My sister and I compared notes this week on weddings we attended over the long Labor Day weekend; she was in Dallas and I, in Houston. The similarities were remarkable. After comparing notes, we realized that certain things are “a thing” for wedding celebrations these days. And we couldn’t help but laugh about how primitive our celebrations of our marital unions were so many years ago.
First, upon checking into our hotels, we both received fun “welcome” bags from the bride and groom. Both contained beautifully printed booklets with the happy couple’s recommendations of things to do and favorite restaurants in the vicinity, as well as bottled water with the couple’s monogram in place of the Ozarka sticker. How do they do that? Both contained homemade snacks, her’s spicy pecans, mine two heart-shaped sugar cookies, iced in pink (for the bride), and blue (for the groom). I ate both of them before my husband even realized they were in the bag. Often these welcome packages include Emergen-C or Advil, giving the impression that a good time is definitely going to be had by all. My clever nephew and his bride included monogrammed beer koozies embossed with their wedding date; my sister’s hosts included plastic stemless wine glasses in her bag. My sister and I recalled that when we married in Cuero, Texas, the only place to stay was The Antler Inn and we were happy to provide its toll-free phone number to our relatives and guests.
Next, we compared ceremonies. The number of attendants was large: 28 in the Houston wedding, plus 6 ushers and 6 “house party” girls in long black gowns. That also seems to be a recent thing: honoring the house party with a gown and/or a gift, and no real job for them to perform. The people in my house party were my mom’s friends, who were assigned to thirty-minute sessions at the punch bowl. But, that was 1984…
On to the reception. My sister and I both noted that upon arriving at the reception, we were corralled into a rather small area outside the main party room for an hour or so. Luckily, we were offered cocktails, her bride had a few “signature cocktails” presented by the waitstaff; mine offered Chardonnay and champagne, two of my faves. After a requisite period of anxious anticipation, the doors to the main ballroom flung open and we all grabbed a seat. Sis was served table side, I served myself at a fabulous buffet. We both noted that the first band played soft jazz and Sinatra while the bride danced with her groom and her father, and continued playing through dinner, then, a fun party band got guests onto the dance floor. We both noticed that bands today appear to be interactive; they like to jump from the stage and approach the partygoers with the microphone or an instrument. Picture a Tina Turner look-alike jumping around the room singing “Proud Mary,” and handing off the mike for every other “Rollin’.” “Rollin‘ Rollin’ Rollin’ Rollin’ Rolling on the Riiiiver.” When it was time for the bride to throw her bouquet, the female lead singer asked for all the bridesmaids to come forward and the band began playing Beyonce’s “Single Ladies,” to the roar of the ‘maids’ singing/yelling, “If you like it, then you shoulda put a ring on it,” almost angrily. Their left hands flapped back and forth while the groomsmen looked on, terrified. This particular wedding season has the usual musical selections, The Electric Slide and the ever-popular Love Shack, as well as a new romantic standard, “Shut Up and Dance.” My sister and I recalled that back in the day, our parents hosted a lovely reception with some h’ors d’oeuvres, including a veggie tray and possibly some shrimp cocktail, some alcoholic beverages, OF COURSE, and maybe a local combo for some background music. Sadly, that’s all we could remember of our receptions, other than lots of friends, family, pictures, and…a receiving line.

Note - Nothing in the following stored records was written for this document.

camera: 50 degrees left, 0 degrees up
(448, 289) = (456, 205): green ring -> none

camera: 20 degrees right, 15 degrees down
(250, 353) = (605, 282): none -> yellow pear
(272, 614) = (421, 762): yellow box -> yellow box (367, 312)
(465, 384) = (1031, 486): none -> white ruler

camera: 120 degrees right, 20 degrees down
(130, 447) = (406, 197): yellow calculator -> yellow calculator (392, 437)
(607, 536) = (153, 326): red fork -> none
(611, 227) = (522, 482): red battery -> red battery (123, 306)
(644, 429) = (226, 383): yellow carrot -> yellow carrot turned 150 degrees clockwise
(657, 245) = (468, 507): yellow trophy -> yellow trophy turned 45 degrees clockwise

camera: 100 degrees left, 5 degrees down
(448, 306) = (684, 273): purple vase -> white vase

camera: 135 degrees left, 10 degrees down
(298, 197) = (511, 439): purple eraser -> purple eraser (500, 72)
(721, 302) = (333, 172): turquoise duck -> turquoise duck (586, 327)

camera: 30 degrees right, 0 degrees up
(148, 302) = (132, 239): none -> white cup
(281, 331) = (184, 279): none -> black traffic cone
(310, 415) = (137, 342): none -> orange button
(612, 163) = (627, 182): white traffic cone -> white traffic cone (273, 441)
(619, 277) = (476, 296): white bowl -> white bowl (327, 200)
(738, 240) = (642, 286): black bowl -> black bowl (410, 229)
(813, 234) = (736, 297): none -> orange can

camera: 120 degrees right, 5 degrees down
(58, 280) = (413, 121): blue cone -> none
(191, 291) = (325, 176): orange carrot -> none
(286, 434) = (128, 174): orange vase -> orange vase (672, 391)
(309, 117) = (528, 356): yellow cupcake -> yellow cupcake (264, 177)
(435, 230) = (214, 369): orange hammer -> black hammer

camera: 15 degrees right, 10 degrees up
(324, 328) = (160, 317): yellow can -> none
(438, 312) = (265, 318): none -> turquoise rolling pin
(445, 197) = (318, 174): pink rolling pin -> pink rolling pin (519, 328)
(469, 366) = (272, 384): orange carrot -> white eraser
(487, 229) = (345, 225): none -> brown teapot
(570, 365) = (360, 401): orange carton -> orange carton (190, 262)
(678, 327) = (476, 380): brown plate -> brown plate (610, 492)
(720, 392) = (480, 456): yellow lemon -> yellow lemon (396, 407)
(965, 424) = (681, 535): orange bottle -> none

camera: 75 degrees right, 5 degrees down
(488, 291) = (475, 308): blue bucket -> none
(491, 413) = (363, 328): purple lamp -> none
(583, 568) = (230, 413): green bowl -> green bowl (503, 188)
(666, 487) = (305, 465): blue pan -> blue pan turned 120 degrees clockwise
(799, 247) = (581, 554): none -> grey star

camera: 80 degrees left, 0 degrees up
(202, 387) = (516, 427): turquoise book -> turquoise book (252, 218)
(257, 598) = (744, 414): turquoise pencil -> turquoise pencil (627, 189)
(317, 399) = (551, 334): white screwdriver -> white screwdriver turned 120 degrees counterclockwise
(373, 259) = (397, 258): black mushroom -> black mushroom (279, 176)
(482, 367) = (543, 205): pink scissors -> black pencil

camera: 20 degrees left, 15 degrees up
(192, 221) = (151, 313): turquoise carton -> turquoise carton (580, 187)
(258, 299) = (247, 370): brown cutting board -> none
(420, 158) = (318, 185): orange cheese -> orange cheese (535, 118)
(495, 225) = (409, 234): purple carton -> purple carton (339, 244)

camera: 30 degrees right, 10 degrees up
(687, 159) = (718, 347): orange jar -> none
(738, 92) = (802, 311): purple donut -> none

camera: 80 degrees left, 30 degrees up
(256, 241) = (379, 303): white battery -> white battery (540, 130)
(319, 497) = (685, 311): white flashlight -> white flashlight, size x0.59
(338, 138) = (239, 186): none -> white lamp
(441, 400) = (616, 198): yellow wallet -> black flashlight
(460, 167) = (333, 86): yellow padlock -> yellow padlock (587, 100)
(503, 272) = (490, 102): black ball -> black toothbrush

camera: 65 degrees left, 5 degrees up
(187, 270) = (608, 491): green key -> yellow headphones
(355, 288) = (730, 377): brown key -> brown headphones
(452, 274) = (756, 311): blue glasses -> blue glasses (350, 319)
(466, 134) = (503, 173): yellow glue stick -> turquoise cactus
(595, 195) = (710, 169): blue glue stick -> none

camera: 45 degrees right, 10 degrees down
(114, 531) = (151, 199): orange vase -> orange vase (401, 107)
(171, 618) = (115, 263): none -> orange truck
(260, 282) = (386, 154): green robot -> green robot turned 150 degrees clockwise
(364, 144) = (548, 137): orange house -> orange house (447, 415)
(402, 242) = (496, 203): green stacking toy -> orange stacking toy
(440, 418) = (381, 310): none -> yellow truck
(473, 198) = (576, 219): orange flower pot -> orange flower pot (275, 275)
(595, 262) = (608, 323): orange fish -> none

Next, my sister said, “You’ll never believe it, but there was an artist sitting on the outskirts of the dance floor, painting an impressionistic view of the reception.” OMG, I replied, we had the same thing in Houston! At this point, I felt like we were playing a game of “Can you top this?” But, really, there was an artist at both weddings. She won, though, because between band sets at the Dallas wedding reception, there were tap dancers. Oh my! Again, we could recall no real entertainment at our weddings except for the excitement of our new husbands feeding us cake, then we threw our bouquets, followed by the toss o’ the garter, and the grand finale, the run to our getaway car, decorated with shaving cream and tin cans tied to the bumper.
Finally, today’s weddings have hashtags, so that guests can take pictures all weekend and share them via Twitter or Instagram with the social-media-savvy bride and groom. #TwasaGoodKnight (for Mr. & Mrs. Knight), or #RuizPartyof2. Darn, I missed all this fun when I married 31 years ago. #Getmetothekirkontime. That would have been a good one!